Peter Skinner, a Labour MEP and the party’s spokesman on financial services, said yesterday: “Current self-regulation attitudes are not enough to arrive at satisfactory conclusions, especially in the light of the current crisis. This is an important step to tackle current problems, including lack of transparency.”
Wall Street & Technology – Now that Apple has improved security and enterprise connectivity capabilities for the iPhone 3G, industry specific applications are starting to emerge. One of the first iPhone applications for the securities industry is a tool that provides real-time portfolio management called Lab49 Capital from Lab49, Inc. a technology consulting firm that builds solutions for the financial services.
The application helps buy-side portfolio managers track the performance of their assets in real time, and "slice and dice" positions, P&L and changes in the portfolio across multiple dimensions such as strategy, industry, country and manager, according to Marc Jacobs, director at Lab49. (See a Lab49 Capital ScreenCast demo.)
"For a portfolio manager, they don’t spend all of their time at their desks," Jacobs adds. "But their mind is always ‘where are we right now?’ Allowing portfolio managers to such visibility into their fund is a key aspect that this application provides. Lab49 Capital is inspired by several projects we have going on with a number of firms. Lab49 Capital is a representation of actual work we are doing with some of our clients."

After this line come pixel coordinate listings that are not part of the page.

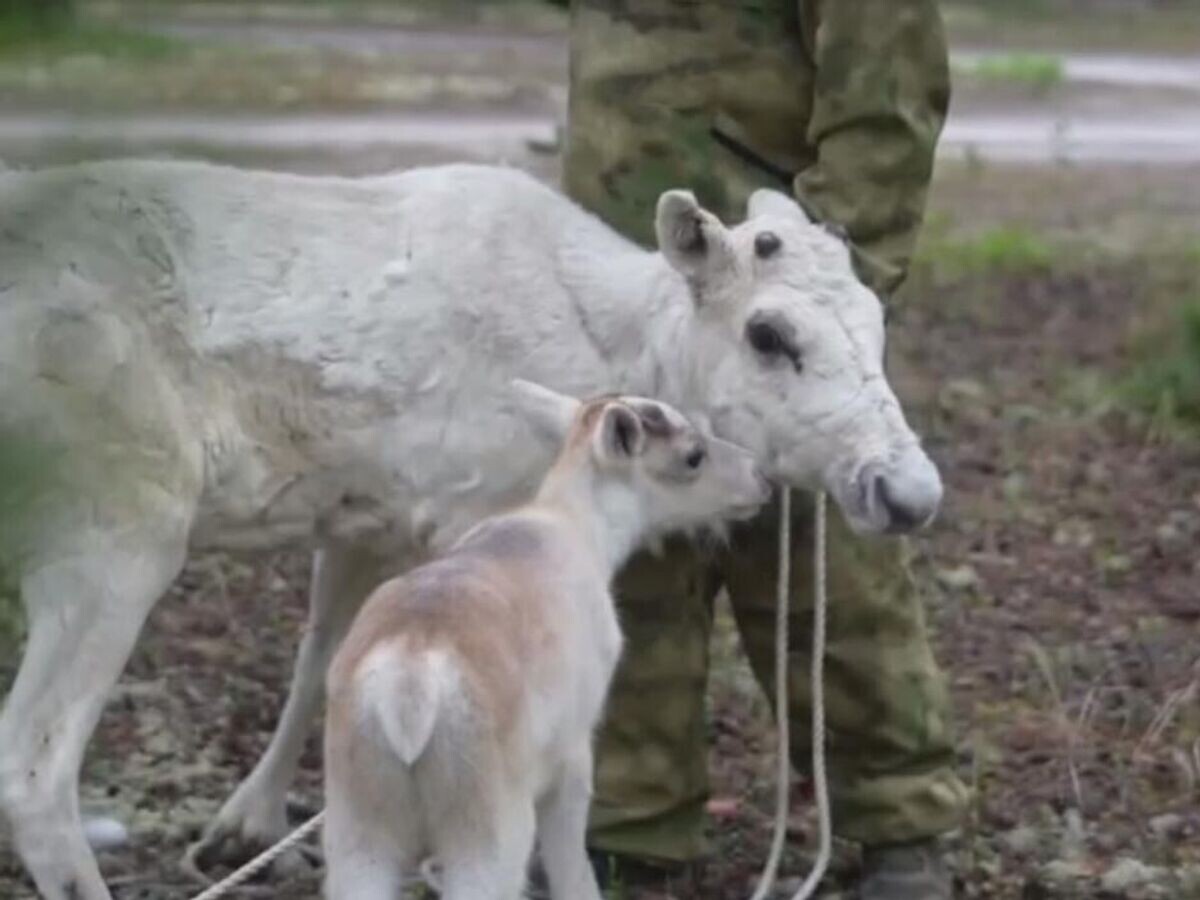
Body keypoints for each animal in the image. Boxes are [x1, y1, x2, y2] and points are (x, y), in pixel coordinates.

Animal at [321, 386, 768, 900]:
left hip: (358, 826)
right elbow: (570, 860)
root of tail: (406, 690)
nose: (761, 476)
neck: (573, 525)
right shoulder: (575, 749)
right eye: (693, 455)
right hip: (487, 826)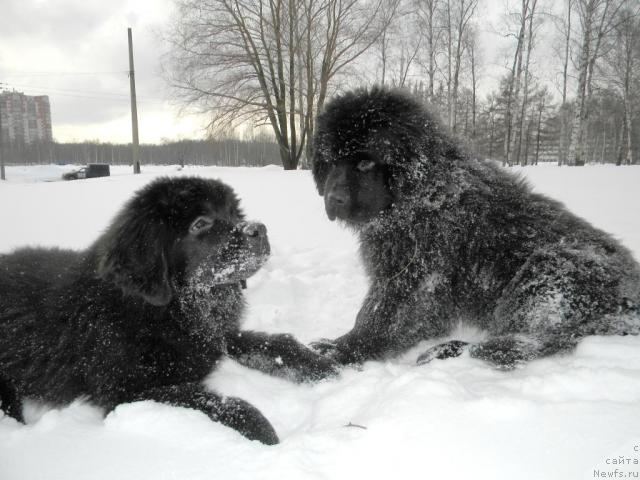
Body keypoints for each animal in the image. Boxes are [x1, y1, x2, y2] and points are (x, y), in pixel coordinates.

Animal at [0, 175, 338, 442]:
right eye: (200, 224)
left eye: (232, 213)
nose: (260, 229)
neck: (168, 312)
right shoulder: (129, 392)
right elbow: (214, 400)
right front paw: (262, 430)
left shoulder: (213, 338)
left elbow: (272, 344)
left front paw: (322, 366)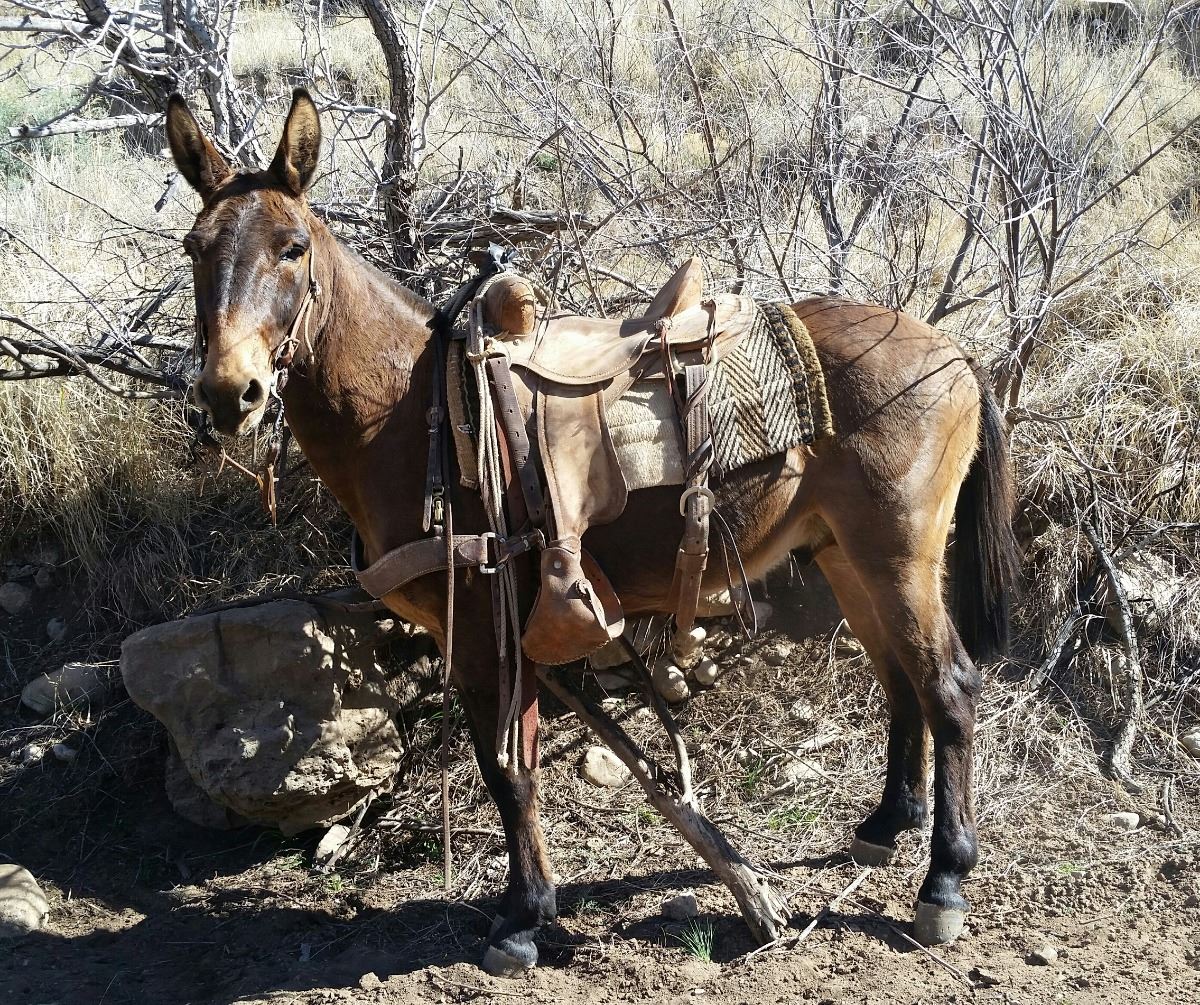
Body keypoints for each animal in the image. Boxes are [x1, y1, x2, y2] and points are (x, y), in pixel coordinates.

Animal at [165, 89, 1019, 974]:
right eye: (195, 248)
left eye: (292, 248)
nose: (230, 392)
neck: (409, 414)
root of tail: (955, 352)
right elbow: (516, 763)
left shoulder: (487, 633)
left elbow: (509, 772)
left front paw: (521, 917)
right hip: (846, 555)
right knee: (900, 679)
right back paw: (887, 824)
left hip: (898, 555)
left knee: (949, 685)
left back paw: (944, 881)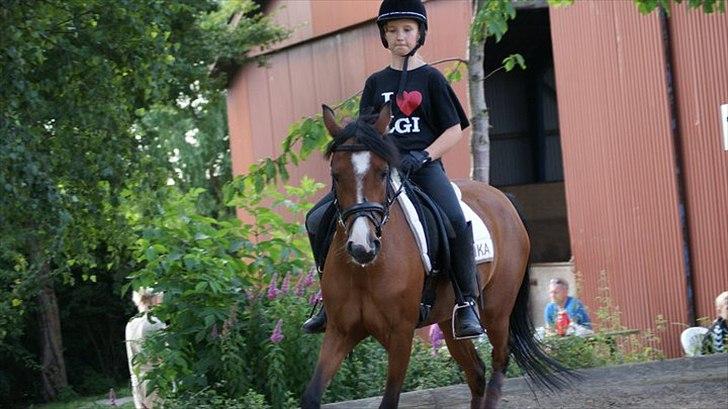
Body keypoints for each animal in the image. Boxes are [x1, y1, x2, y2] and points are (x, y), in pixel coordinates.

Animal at [301, 104, 572, 409]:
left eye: (382, 173)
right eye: (336, 175)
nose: (363, 247)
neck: (367, 270)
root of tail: (503, 198)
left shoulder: (401, 334)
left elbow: (389, 400)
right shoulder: (341, 331)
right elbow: (311, 396)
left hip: (497, 309)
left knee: (500, 359)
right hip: (447, 318)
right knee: (476, 372)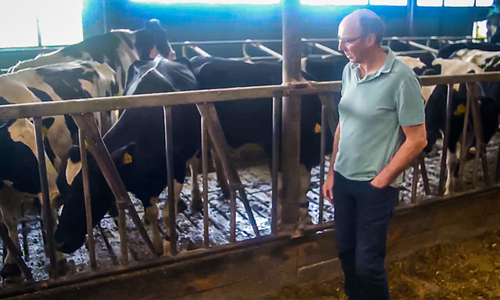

Independant- European Union Financial Services Commissioner Charlie McCreevy has defended hedge funds in relation to the fallout from the US subprime mortgage market collapse.
The move comes in tandem with a report commissioned by French President Nicolas Sarkozy which states that France should join a German initiative asking the European Union’s executive arm to propose measures boosting hedge fund transparency.
Berlin has been pushing for the creation of a code of conduct for hedge funds within the group of Eight club of industrialised nations, even though regulators show little appetite for imposing tougher rules on the industry. Mr McCreevy is considered a general critic of regulation in financial markets.